--- START OF Excerpt provided ---

Wednesday, July 20, 2016

We've Come a Long Way, Baby

And it's taken a long time. And we're still struggling.


Two US deputy marshals, Colfax and Bernard, appeared early in the morning in Broad Street, calling at a nondescript shop front at number 48, around the corner from the imposing facade of the New York Stock Exchange. It was not their usual beat, but there they were, on a bitterly cold morning, trudging down Wall Street, to arrest a woman.

[...]

The deputy marshals were just in time. As they knocked at the door, a fast carriage swept past, but they could see the passenger was their woman, and gave chase. Stopping the carriage and producing a warrant, they arrested her on charges of sending obscene publications through the mail.

[...]

Her call to action was published in Woodhull and Claflin’s Weekly, the paper she ran with her sister in New York for six years.

[...]

Woodhull and her sister, Tennessee (“Tennie”) Claflin, who was seven years her junior, had financed the newspaper out of handsome profits from their earlier venture as New York’s first female stockbrokers.

[...]

The battle cry – “We advocate the rights of the Lower Million against the Upper Ten!”– would find an echo in the slogan of the Occupy movement more than a century later. In December of 1871, Woodhull and Claflin’s Weekly was the first publication in the United States to print an English translation of The Communist Manifesto by Karl Marx and Friedrich Engels.

[...]

Woodhull’s presidential campaign was based on a platform far ahead of its time – it began with female suffrage, but she also endorsed free love and an end to the “slavery” of marriage. She believed in workers’ rights and trade unionism, equal pay for men and women, universal healthcare, and prison reform.

--- END OF Excerpt provided ---
--- START OF Record excerpts ---

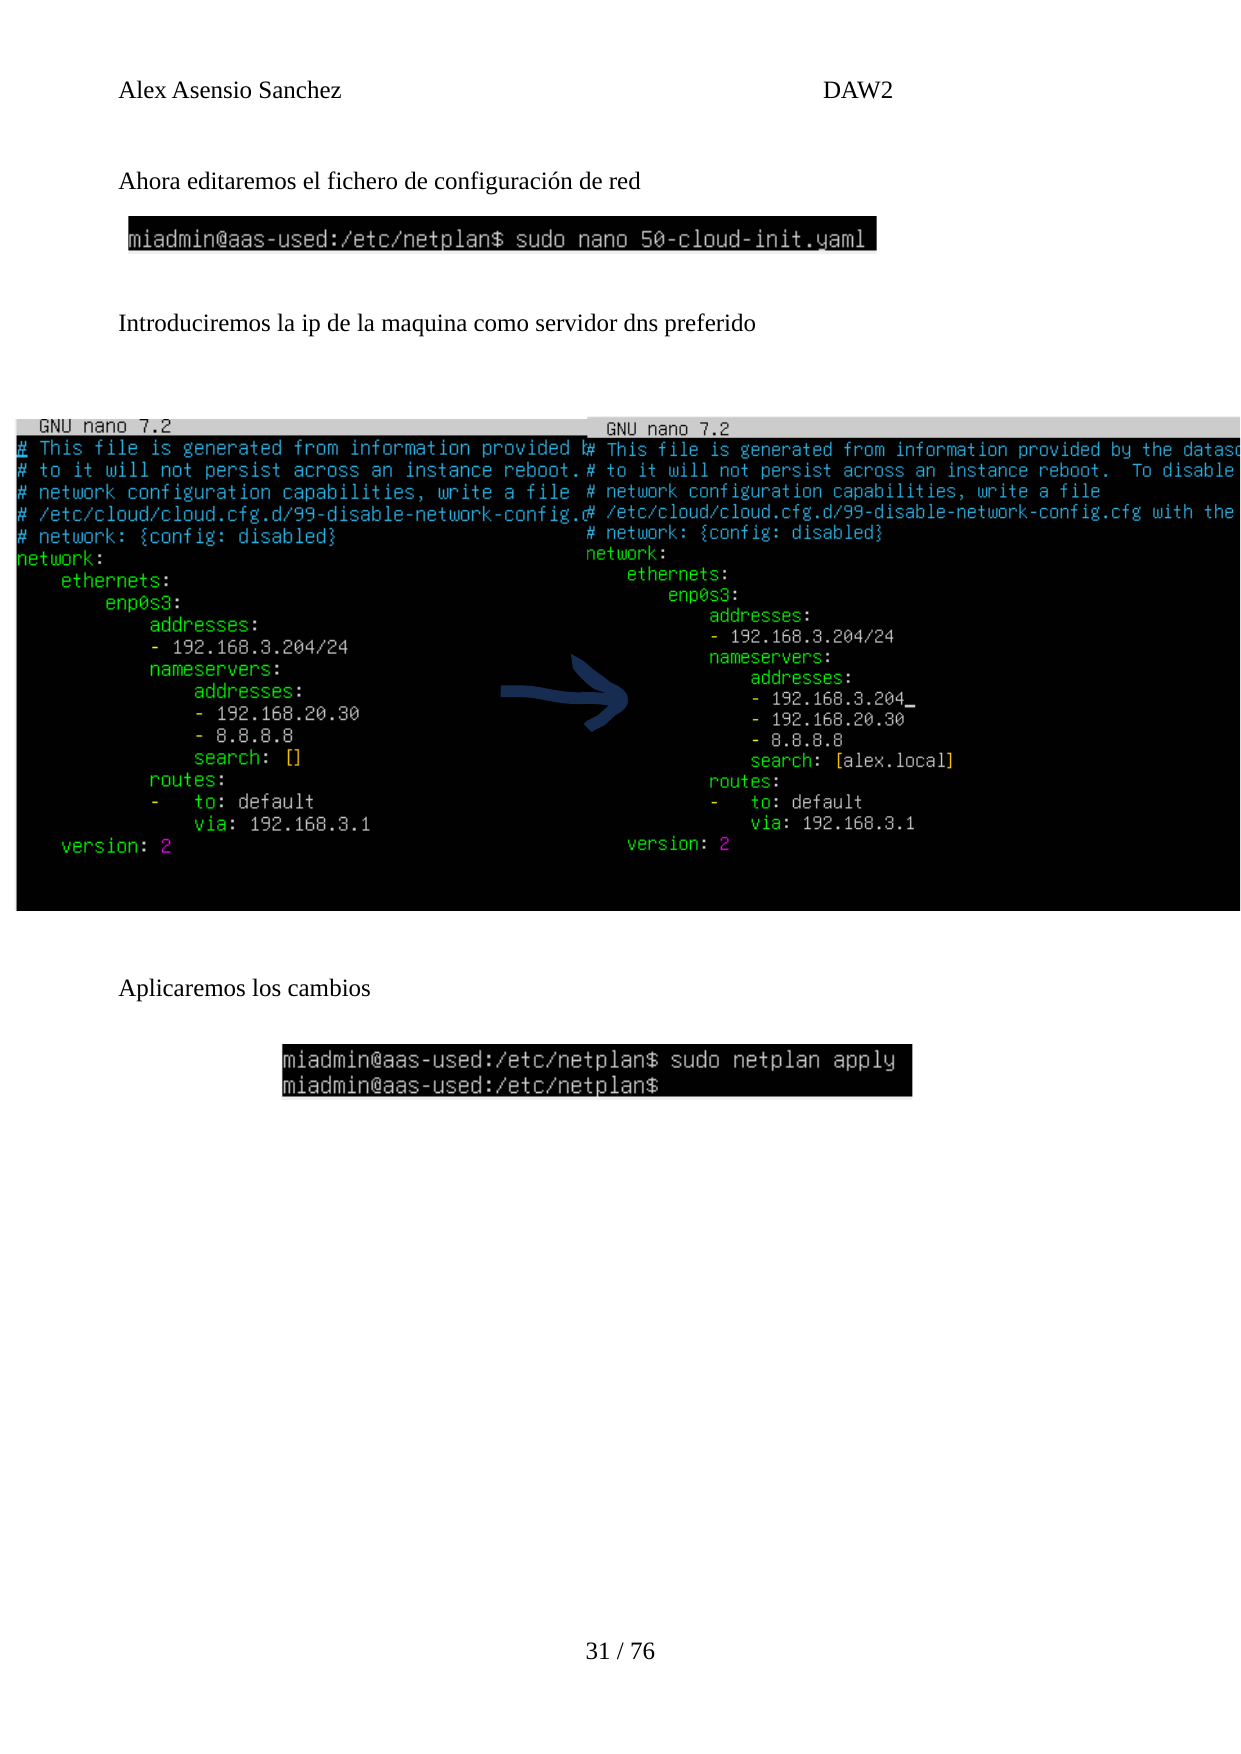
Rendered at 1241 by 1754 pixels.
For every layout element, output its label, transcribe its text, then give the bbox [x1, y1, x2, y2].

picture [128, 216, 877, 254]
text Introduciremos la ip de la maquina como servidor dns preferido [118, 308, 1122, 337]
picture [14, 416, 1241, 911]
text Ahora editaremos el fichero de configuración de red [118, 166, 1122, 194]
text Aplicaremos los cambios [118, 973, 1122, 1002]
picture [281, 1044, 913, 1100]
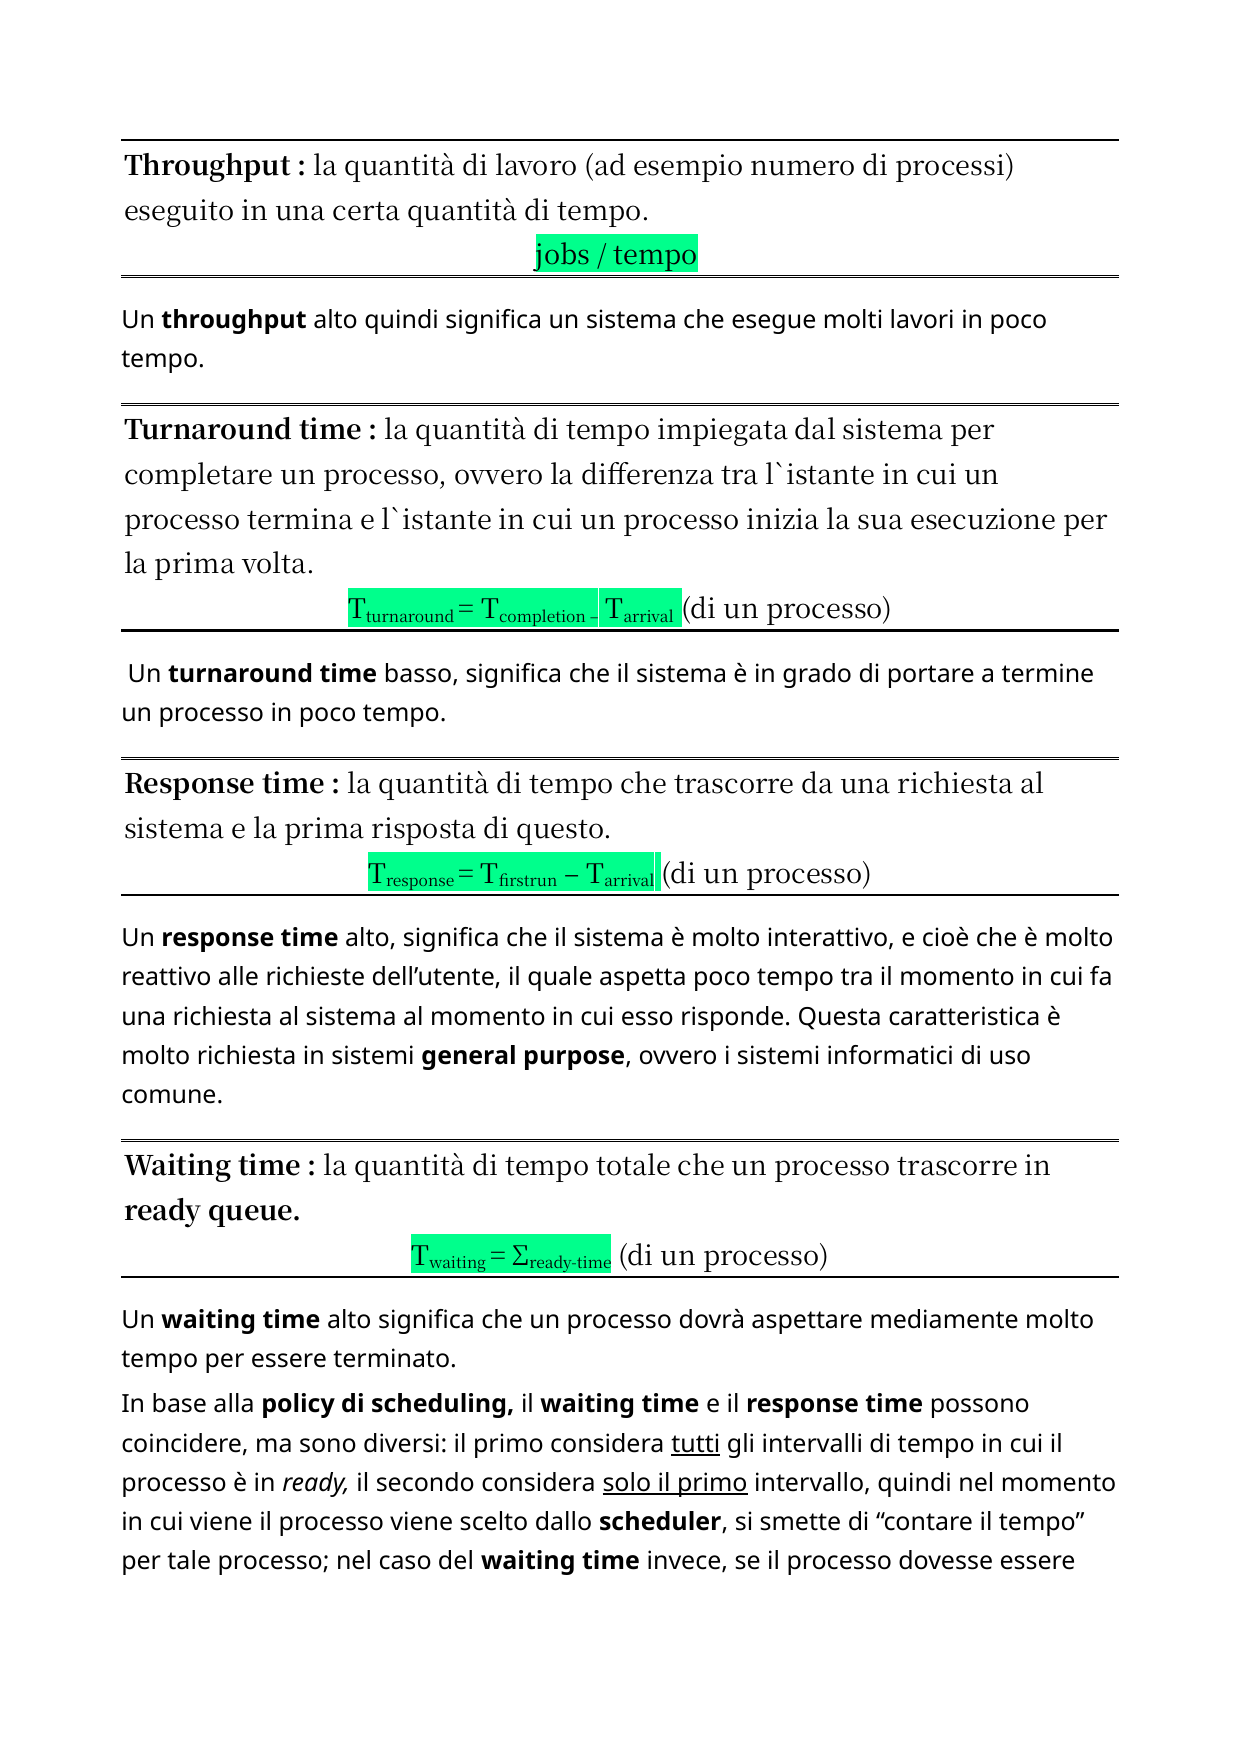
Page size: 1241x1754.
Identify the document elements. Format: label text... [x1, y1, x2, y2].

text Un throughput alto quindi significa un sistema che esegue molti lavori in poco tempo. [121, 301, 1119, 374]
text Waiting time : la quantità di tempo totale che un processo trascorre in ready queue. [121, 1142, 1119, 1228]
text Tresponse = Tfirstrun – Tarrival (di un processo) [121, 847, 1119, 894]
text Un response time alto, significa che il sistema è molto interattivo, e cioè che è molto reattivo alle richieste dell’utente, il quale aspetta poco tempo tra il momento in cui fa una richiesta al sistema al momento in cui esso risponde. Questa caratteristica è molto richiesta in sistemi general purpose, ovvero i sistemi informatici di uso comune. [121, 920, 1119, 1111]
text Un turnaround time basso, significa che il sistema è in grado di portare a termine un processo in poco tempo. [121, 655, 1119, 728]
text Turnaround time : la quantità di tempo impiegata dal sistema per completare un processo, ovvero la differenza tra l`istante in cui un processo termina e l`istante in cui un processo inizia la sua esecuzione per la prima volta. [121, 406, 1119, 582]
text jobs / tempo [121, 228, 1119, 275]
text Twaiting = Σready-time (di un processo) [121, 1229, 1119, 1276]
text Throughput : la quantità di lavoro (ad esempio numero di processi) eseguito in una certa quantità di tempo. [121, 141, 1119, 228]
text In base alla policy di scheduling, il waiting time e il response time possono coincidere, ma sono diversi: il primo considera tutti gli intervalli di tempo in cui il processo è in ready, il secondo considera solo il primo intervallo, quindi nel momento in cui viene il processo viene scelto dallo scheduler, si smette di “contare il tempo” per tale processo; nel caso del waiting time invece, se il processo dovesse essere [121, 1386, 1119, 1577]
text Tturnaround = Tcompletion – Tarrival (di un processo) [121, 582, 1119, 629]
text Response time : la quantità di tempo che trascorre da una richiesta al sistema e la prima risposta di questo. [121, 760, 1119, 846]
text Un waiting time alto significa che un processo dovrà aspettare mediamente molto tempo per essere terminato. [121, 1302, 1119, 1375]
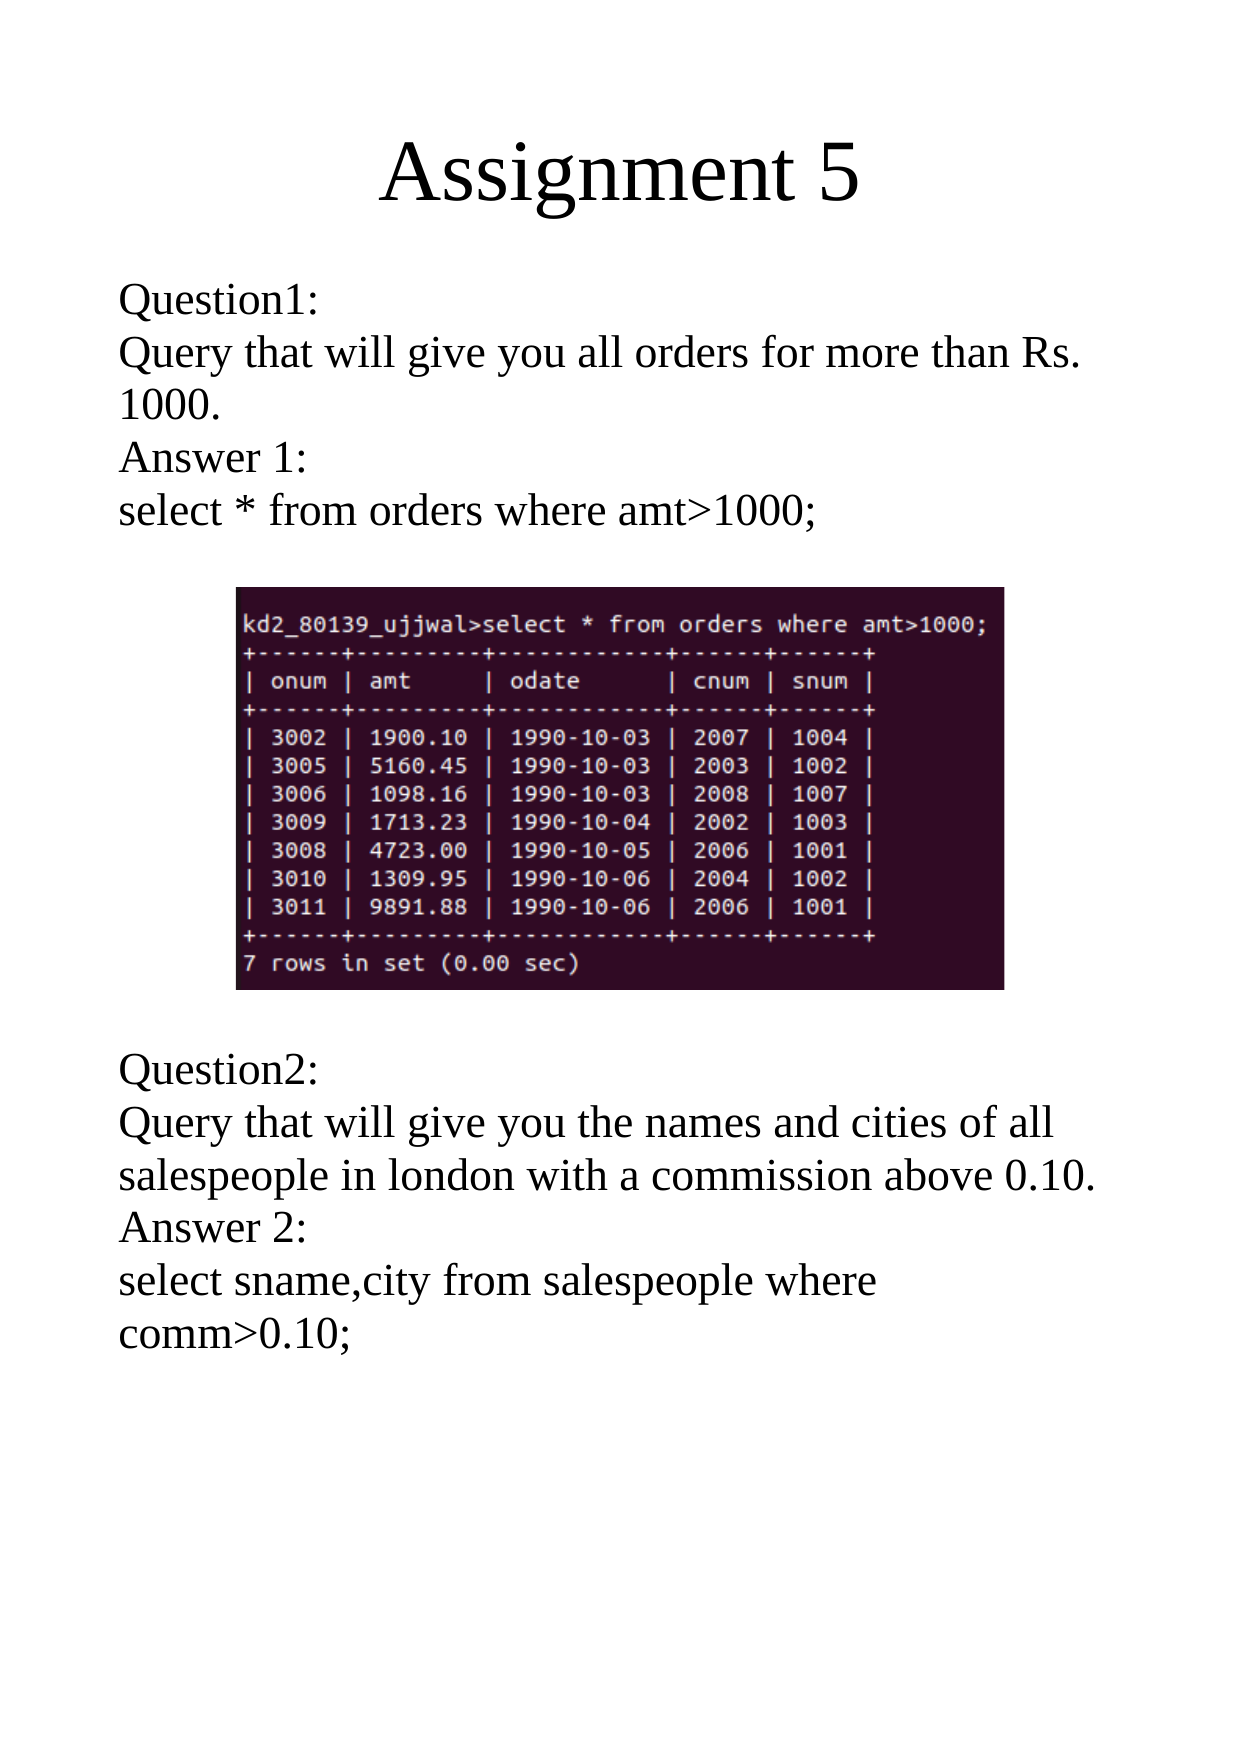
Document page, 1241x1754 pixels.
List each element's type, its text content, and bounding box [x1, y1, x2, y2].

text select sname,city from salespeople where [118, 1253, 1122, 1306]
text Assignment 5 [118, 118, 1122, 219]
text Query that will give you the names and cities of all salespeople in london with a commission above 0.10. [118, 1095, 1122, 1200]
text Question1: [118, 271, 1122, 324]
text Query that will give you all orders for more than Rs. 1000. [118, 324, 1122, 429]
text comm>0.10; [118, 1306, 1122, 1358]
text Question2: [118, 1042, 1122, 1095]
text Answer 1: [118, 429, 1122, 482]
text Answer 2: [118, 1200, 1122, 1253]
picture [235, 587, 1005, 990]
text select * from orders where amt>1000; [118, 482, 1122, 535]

--- END OF Record excerpts ---

Tasks for this exercise:
A – Reproduce the passage of the Woodhull excerpt that runs from "Woodhull and her" down to "and prison reform.".
B – For each statement, indicate whether the Woodhull excerpt supports it, answering yes or no and quoting the words of the excerpt that decide it: (i) the deputy marshals made their arrest on a warm morning; (ii) Woodhull and Claflin’s Weekly printed an English translation of The Communist Manifesto in December of 1871; (iii) Tennessee Claflin was older than Woodhull.

Answers provided:
A –
Woodhull and her sister, Tennessee (“Tennie”) Claflin, who was seven years her junior, had financed the newspaper out of handsome profits from their earlier venture as New York’s first female stockbrokers.

[...]

The battle cry – “We advocate the rights of the Lower Million against the Upper Ten!”– would find an echo in the slogan of the Occupy movement more than a century later. In December of 1871, Woodhull and Claflin’s Weekly was the first publication in the United States to print an English translation of The Communist Manifesto by Karl Marx and Friedrich Engels.

[...]

Woodhull’s presidential campaign was based on a platform far ahead of its time – it began with female suffrage, but she also endorsed free love and an end to the “slavery” of marriage. She believed in workers’ rights and trade unionism, equal pay for men and women, universal healthcare, and prison reform.

B –
(i) No: "on a bitterly cold morning"
(ii) Yes: "In December of 1871, Woodhull and Claflin’s Weekly was the first publication in the United States to print an English translation of The Communist Manifesto"
(iii) No: "who was seven years her junior"